• **Stored records**:
- - - -

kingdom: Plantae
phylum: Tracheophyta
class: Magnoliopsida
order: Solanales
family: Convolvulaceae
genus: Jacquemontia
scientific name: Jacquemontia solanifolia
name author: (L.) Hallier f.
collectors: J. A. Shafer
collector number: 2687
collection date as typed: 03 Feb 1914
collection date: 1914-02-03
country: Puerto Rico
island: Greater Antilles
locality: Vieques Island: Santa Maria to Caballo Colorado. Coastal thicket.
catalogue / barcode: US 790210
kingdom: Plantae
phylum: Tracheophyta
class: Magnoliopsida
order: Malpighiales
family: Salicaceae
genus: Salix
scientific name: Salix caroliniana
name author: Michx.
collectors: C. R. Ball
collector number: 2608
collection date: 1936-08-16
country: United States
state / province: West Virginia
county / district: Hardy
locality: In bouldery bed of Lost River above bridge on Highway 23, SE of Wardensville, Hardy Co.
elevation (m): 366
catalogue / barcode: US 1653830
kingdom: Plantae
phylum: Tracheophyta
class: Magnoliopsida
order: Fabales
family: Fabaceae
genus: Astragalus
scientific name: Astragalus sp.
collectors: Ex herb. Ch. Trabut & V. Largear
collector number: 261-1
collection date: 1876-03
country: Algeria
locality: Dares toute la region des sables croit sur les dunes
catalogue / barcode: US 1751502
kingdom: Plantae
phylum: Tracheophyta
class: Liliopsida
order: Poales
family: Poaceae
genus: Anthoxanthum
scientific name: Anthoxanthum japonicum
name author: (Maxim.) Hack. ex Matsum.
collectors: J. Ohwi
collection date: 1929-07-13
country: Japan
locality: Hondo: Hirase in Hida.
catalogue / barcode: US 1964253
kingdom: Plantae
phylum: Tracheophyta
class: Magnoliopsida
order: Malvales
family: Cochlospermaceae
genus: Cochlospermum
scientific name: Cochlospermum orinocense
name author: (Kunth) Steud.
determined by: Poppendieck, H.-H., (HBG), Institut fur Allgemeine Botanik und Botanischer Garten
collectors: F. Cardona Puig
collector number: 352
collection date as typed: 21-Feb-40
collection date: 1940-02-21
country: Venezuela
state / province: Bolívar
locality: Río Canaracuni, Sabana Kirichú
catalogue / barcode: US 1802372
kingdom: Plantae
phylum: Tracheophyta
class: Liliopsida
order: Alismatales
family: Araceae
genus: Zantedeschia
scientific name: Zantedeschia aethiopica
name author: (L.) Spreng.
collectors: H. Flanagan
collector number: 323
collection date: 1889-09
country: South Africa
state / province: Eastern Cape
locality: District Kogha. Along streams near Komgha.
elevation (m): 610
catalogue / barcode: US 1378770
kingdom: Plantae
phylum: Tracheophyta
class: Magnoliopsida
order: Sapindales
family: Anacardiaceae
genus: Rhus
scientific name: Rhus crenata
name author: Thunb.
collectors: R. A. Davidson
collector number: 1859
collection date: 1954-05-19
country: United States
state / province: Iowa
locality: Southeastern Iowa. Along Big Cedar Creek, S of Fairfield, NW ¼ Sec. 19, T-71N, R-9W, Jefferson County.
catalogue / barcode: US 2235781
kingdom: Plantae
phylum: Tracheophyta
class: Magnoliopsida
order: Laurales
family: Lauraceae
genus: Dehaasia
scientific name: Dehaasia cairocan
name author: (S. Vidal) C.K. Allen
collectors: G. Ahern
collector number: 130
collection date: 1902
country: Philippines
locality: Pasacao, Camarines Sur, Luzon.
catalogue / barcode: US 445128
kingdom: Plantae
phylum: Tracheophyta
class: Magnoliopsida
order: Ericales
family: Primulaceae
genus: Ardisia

- - - -

• **What the task requires**: Reproduce every line of the records above verbatim, from the first record through the last.

• **Task result**:
kingdom: Plantae
phylum: Tracheophyta
class: Magnoliopsida
order: Solanales
family: Convolvulaceae
genus: Jacquemontia
scientific name: Jacquemontia solanifolia
name author: (L.) Hallier f.
collectors: J. A. Shafer
collector number: 2687
collection date as typed: 03 Feb 1914
collection date: 1914-02-03
country: Puerto Rico
island: Greater Antilles
locality: Vieques Island: Santa Maria to Caballo Colorado. Coastal thicket.
catalogue / barcode: US 790210
kingdom: Plantae
phylum: Tracheophyta
class: Magnoliopsida
order: Malpighiales
family: Salicaceae
genus: Salix
scientific name: Salix caroliniana
name author: Michx.
collectors: C. R. Ball
collector number: 2608
collection date: 1936-08-16
country: United States
state / province: West Virginia
county / district: Hardy
locality: In bouldery bed of Lost River above bridge on Highway 23, SE of Wardensville, Hardy Co.
elevation (m): 366
catalogue / barcode: US 1653830
kingdom: Plantae
phylum: Tracheophyta
class: Magnoliopsida
order: Fabales
family: Fabaceae
genus: Astragalus
scientific name: Astragalus sp.
collectors: Ex herb. Ch. Trabut & V. Largear
collector number: 261-1
collection date: 1876-03
country: Algeria
locality: Dares toute la region des sables croit sur les dunes
catalogue / barcode: US 1751502
kingdom: Plantae
phylum: Tracheophyta
class: Liliopsida
order: Poales
family: Poaceae
genus: Anthoxanthum
scientific name: Anthoxanthum japonicum
name author: (Maxim.) Hack. ex Matsum.
collectors: J. Ohwi
collection date: 1929-07-13
country: Japan
locality: Hondo: Hirase in Hida.
catalogue / barcode: US 1964253
kingdom: Plantae
phylum: Tracheophyta
class: Magnoliopsida
order: Malvales
family: Cochlospermaceae
genus: Cochlospermum
scientific name: Cochlospermum orinocense
name author: (Kunth) Steud.
determined by: Poppendieck, H.-H., (HBG), Institut fur Allgemeine Botanik und Botanischer Garten
collectors: F. Cardona Puig
collector number: 352
collection date as typed: 21-Feb-40
collection date: 1940-02-21
country: Venezuela
state / province: Bolívar
locality: Río Canaracuni, Sabana Kirichú
catalogue / barcode: US 1802372
kingdom: Plantae
phylum: Tracheophyta
class: Liliopsida
order: Alismatales
family: Araceae
genus: Zantedeschia
scientific name: Zantedeschia aethiopica
name author: (L.) Spreng.
collectors: H. Flanagan
collector number: 323
collection date: 1889-09
country: South Africa
state / province: Eastern Cape
locality: District Kogha. Along streams near Komgha.
elevation (m): 610
catalogue / barcode: US 1378770
kingdom: Plantae
phylum: Tracheophyta
class: Magnoliopsida
order: Sapindales
family: Anacardiaceae
genus: Rhus
scientific name: Rhus crenata
name author: Thunb.
collectors: R. A. Davidson
collector number: 1859
collection date: 1954-05-19
country: United States
state / province: Iowa
locality: Southeastern Iowa. Along Big Cedar Creek, S of Fairfield, NW ¼ Sec. 19, T-71N, R-9W, Jefferson County.
catalogue / barcode: US 2235781
kingdom: Plantae
phylum: Tracheophyta
class: Magnoliopsida
order: Laurales
family: Lauraceae
genus: Dehaasia
scientific name: Dehaasia cairocan
name author: (S. Vidal) C.K. Allen
collectors: G. Ahern
collector number: 130
collection date: 1902
country: Philippines
locality: Pasacao, Camarines Sur, Luzon.
catalogue / barcode: US 445128
kingdom: Plantae
phylum: Tracheophyta
class: Magnoliopsida
order: Ericales
family: Primulaceae
genus: Ardisia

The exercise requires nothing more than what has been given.